» Assigned task 1: In the experiment results text, how much larger is the fluorescence from serum than from whole blood?
» Assigned task 2: Translate this sentence from the experiment results text into Spanish: "Moreover, adding a filter to the lens increases the detection sensitivity."
» Assigned task 3: From the experiment results text, reproduce word for word the part that opens with the words "Study of the impact" and closes with "were more interesting.".

» Passage provided:
The most of our relevant results are described in the Proof of Concept page.
Here are some of our first experiment results that guided us through our development, and finally, our results with sexually transmitted infections vectors.
First study of the ATP-aptamer’s affinity in liquid
In this experience, we used some modified aptamers. They were functionalized with a FITC, so they were fluorescent. Fluorescence was stopped by the reverse-complement of the aptamer, which was holding a quencher: a molecule that switches off the fluorescence by the Fluorescent Resonnance Energy Transfert (FRET) phenomenon.
We studied how the ability of ATP to chase the quencher away. As the target (ATP) and the quencher are in competition to bind the aptamer, the emitted fluorescence is a good estimation of the proportion of aptamers that have linked an ATP.
As can be seen here, there is a good response of the system to ATP. With a Kd of 330 µmol.L-1 (target concentration able to be fixed by the aptamers). This is not particularly efficient. We think that the quenching oligo is disturbing the aptamer, lowering its sensitivity.
The next step was to try this on paper.
Study of the impact of various solvents and blood proteins on the fluorescence emitted by fluorescein
In this experience we wanted first to test what is the impact of non-isotonic solvents on the emitted fluorescence. We obtained no significant differences of fluorescence emissions between assays when me mixed blood with PBS buffer or with NaCl. Although, we tried to compare the fluorescence emissions between blood and plasma. The results were more interesting.
Student statistical tests were performed for each concentration of fluorescein. It was concluded that blood filtration to remove especially red blood cells which could mask the fluorescence is proven to be very important: the fluorescence emitted is between 2 and 11 times larger in the case of serum compared to whole blood.
Revelation with light filters
As our device is meant to be used at home, we wanted a revelation method that does not imply the use of a UV lamp. Inspired by the work of the 2015 iGEM Bielefeld-CeBiTec team on sfGFP (another fluorescent molecule which emission wavelengths and absorption are relatively close to those of fluorescein), we decided to test whether a revelation with light filters on the flash and camera of our smartphone would work. Images taken with the smartphone equipped with various combinations of filters revealed that the filter on the flash was necessary to foresee a fluorescence (see below). Moreover, adding a filter to the lens increases the detection sensitivity. Also, it turned out that the sample of fluorescein concentration was a very important factor. Above a certain threshold of the concentration, fluorescence is quenched.
However, on a cellulose paper sheet the fluorescence detection turned out to be much less efficient, even in the optimal conditions that ensure a minimum of quenching.

» Data shown:
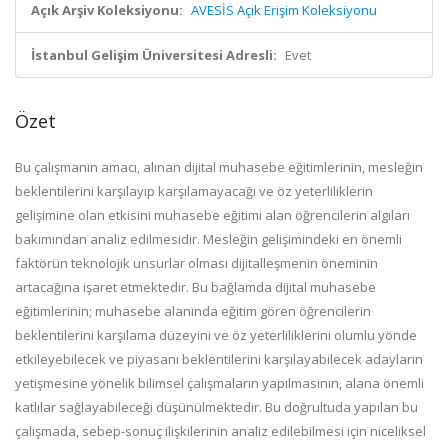
Açık Arşiv Koleksiyonu:
AVESİS Açık Erişim Koleksiyonu
İstanbul Gelişim Üniversitesi Adresli:
Evet
Özet
Bu çalışmanın amacı, alınan dijital muhasebe eğitimlerinin, mesleğin
beklentilerini karşılayıp karşılamayacağı ve öz yeterliliklerin
gelişimine olan etkisini muhasebe eğitimi alan öğrencilerin algıları
bakımından analiz edilmesidir. Mesleğin gelişimindeki en önemli
faktörün teknolojik unsurlar olması dijitalleşmenin öneminin
artacağına işaret etmektedir. Bu bağlamda dijital muhasebe
eğitimlerinin; muhasebe alanında eğitim gören öğrencilerin
beklentilerini karşılama düzeyini ve öz yeterliliklerini olumlu yönde
etkileyebilecek ve piyasanı beklentilerini karşılayabilecek adayların
yetişmesine yönelik bilimsel çalışmaların yapılmasının, alana önemli
katlılar sağlayabileceği düşünülmektedir. Bu doğrultuda yapılan bu
çalışmada, sebep-sonuç ilişkilerinin analiz edilebilmesi için niceliksel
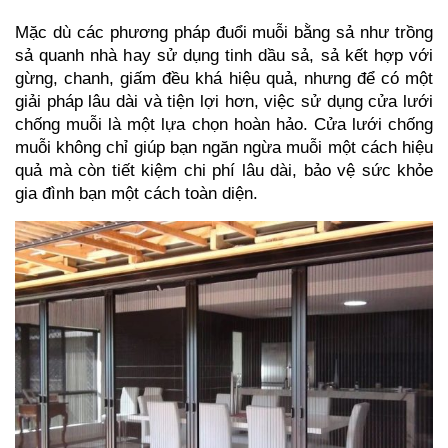
Mặc dù các phương pháp đuổi muỗi bằng sả như trồng 
sả quanh nhà hay sử dụng tinh dầu sả, sả kết hợp với 
gừng, chanh, giấm đều khá hiệu quả, nhưng để có một 
giải pháp lâu dài và tiện lợi hơn, việc sử dụng cửa lưới 
chống muỗi là một lựa chọn hoàn hảo. Cửa lưới chống 
muỗi không chỉ giúp bạn ngăn ngừa muỗi một cách hiệu 
quả mà còn tiết kiệm chi phí lâu dài, bảo vệ sức khỏe 
gia đình bạn một cách toàn diện.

» Solution 1: Between 2 and 11 times larger.

» Solution 2: Además, añadir un filtro a la lente aumenta la sensibilidad de detección.

» Solution 3:
Study of the impact of various solvents and blood proteins on the fluorescence emitted by fluorescein
In this experience we wanted first to test what is the impact of non-isotonic solvents on the emitted fluorescence. We obtained no significant differences of fluorescence emissions between assays when me mixed blood with PBS buffer or with NaCl. Although, we tried to compare the fluorescence emissions between blood and plasma. The results were more interesting.